Could you say how many lines below contain the word "TRIANGLE"? Give the number with no other text.

# # # # #

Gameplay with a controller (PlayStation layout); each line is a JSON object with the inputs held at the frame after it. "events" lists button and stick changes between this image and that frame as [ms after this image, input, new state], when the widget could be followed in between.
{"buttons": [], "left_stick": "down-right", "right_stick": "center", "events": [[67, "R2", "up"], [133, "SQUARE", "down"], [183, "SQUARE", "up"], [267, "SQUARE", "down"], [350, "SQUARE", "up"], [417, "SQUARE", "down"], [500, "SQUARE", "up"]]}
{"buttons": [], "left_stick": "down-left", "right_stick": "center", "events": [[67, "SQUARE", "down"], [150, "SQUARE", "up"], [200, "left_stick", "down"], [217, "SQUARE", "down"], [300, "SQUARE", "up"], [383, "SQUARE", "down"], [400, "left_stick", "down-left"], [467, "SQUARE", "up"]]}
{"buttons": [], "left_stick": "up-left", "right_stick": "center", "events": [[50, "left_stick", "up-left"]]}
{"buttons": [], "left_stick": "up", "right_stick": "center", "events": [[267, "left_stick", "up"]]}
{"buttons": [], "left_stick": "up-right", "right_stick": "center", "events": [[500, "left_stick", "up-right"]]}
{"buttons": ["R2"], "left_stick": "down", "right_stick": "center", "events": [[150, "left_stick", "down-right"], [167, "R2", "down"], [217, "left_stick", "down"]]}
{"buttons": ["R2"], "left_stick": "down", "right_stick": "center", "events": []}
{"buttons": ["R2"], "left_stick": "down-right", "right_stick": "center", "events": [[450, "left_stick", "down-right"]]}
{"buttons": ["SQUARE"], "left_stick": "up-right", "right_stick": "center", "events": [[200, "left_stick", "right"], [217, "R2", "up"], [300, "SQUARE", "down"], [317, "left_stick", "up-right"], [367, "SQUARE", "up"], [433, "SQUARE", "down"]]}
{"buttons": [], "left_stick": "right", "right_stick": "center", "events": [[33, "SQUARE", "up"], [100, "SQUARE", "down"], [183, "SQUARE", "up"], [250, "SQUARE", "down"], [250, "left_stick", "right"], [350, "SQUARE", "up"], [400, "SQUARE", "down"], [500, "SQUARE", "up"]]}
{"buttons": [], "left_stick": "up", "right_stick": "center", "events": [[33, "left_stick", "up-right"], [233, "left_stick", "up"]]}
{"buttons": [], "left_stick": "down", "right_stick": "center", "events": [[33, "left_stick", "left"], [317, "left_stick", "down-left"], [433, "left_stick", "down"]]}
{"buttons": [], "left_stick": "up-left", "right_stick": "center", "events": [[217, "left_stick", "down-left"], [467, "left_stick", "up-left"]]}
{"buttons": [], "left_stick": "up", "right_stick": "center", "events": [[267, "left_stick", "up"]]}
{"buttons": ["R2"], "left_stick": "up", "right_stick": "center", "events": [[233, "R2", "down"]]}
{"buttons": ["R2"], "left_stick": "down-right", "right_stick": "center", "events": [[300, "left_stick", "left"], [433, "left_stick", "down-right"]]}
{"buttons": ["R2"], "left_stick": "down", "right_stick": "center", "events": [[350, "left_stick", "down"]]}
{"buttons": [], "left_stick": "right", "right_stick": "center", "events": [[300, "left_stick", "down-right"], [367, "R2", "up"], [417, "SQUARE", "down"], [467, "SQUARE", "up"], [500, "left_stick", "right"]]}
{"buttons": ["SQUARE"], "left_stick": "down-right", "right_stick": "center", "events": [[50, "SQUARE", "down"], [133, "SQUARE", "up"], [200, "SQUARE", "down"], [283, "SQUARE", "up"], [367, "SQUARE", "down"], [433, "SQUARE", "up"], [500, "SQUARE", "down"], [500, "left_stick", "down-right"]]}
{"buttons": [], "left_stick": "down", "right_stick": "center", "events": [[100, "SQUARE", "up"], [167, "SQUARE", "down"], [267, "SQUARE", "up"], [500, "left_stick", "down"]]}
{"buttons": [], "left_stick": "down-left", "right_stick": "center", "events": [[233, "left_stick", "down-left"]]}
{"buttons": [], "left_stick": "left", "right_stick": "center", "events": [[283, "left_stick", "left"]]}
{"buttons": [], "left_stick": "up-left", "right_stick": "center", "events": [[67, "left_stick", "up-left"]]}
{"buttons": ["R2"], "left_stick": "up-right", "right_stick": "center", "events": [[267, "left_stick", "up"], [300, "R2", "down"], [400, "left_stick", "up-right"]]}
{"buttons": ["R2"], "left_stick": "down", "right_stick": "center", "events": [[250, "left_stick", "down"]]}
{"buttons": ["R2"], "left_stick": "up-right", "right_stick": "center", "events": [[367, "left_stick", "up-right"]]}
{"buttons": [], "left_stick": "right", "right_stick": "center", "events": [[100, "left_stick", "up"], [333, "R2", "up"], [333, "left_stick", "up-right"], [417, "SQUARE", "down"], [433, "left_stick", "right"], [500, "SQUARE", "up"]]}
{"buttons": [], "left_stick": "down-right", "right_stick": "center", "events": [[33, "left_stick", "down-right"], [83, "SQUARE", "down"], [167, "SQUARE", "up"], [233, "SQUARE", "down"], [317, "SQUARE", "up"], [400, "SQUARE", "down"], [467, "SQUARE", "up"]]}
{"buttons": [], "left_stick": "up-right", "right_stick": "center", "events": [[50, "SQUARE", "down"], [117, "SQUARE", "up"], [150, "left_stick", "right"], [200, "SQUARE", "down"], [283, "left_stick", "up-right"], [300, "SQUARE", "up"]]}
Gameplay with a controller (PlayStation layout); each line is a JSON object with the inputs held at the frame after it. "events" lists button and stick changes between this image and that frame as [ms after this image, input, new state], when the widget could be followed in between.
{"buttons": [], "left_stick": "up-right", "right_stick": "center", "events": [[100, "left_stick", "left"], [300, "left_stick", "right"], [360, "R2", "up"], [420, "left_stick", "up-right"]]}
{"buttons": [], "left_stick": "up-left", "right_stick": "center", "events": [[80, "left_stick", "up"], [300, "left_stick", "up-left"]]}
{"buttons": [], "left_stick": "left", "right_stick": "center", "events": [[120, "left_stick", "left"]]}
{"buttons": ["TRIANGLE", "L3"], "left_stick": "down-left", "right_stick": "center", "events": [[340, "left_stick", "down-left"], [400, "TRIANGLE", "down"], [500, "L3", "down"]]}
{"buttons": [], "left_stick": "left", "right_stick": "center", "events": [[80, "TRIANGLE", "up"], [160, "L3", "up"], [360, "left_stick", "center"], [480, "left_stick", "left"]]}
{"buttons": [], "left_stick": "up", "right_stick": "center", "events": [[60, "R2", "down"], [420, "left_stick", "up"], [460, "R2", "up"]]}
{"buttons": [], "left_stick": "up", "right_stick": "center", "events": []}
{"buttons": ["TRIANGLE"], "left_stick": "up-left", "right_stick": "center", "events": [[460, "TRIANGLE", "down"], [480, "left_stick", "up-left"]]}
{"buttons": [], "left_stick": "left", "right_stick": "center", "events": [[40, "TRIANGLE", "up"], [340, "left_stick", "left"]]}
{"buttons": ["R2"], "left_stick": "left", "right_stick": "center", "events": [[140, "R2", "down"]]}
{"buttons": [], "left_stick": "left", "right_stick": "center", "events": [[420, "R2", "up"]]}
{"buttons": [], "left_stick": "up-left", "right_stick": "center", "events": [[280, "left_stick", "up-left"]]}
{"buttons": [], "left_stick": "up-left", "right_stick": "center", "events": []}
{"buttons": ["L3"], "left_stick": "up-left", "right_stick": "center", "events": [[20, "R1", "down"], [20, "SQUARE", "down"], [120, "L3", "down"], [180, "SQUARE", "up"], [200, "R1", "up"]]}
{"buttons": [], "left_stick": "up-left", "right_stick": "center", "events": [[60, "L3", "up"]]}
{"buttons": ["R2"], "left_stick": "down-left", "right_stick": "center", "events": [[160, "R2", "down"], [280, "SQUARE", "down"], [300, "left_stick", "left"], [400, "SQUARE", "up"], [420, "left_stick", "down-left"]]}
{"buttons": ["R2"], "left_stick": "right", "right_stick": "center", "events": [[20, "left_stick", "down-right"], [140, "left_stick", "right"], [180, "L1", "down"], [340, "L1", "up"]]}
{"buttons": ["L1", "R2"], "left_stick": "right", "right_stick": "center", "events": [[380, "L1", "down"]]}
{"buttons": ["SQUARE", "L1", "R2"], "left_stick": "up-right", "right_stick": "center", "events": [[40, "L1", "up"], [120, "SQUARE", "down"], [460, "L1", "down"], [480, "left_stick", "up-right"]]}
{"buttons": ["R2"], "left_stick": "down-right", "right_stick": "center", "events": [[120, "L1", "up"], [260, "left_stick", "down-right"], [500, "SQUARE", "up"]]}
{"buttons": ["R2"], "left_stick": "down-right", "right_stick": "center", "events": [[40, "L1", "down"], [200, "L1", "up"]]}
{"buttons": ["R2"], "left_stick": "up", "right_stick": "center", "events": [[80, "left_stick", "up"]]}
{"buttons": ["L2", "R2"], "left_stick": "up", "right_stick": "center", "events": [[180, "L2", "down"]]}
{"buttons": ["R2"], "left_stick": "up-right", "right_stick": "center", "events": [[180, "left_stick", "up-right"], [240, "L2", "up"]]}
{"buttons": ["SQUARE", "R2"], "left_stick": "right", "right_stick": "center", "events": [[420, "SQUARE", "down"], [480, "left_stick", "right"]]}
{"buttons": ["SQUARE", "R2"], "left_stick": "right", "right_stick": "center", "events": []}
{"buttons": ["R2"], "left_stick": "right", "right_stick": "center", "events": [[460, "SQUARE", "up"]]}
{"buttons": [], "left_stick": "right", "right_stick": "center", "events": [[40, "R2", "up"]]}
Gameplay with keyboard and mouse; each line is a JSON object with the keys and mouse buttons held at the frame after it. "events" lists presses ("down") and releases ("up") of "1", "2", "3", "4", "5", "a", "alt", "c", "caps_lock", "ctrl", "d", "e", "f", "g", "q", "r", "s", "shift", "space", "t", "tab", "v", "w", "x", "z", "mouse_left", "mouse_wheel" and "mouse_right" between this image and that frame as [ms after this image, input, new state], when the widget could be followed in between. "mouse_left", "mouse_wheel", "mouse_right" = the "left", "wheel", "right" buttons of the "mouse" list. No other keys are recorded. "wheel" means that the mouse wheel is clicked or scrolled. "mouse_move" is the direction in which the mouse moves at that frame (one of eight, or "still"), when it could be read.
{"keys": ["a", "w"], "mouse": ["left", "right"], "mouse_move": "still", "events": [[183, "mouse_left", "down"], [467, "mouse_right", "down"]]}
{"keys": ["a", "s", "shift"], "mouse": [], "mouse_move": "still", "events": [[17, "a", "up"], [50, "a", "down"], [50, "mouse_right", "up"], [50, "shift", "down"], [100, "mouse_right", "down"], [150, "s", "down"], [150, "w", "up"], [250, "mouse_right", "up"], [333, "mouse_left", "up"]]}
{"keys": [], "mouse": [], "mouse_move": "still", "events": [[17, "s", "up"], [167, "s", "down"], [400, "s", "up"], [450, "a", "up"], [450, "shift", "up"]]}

# # # # #

### Result of the exercise
4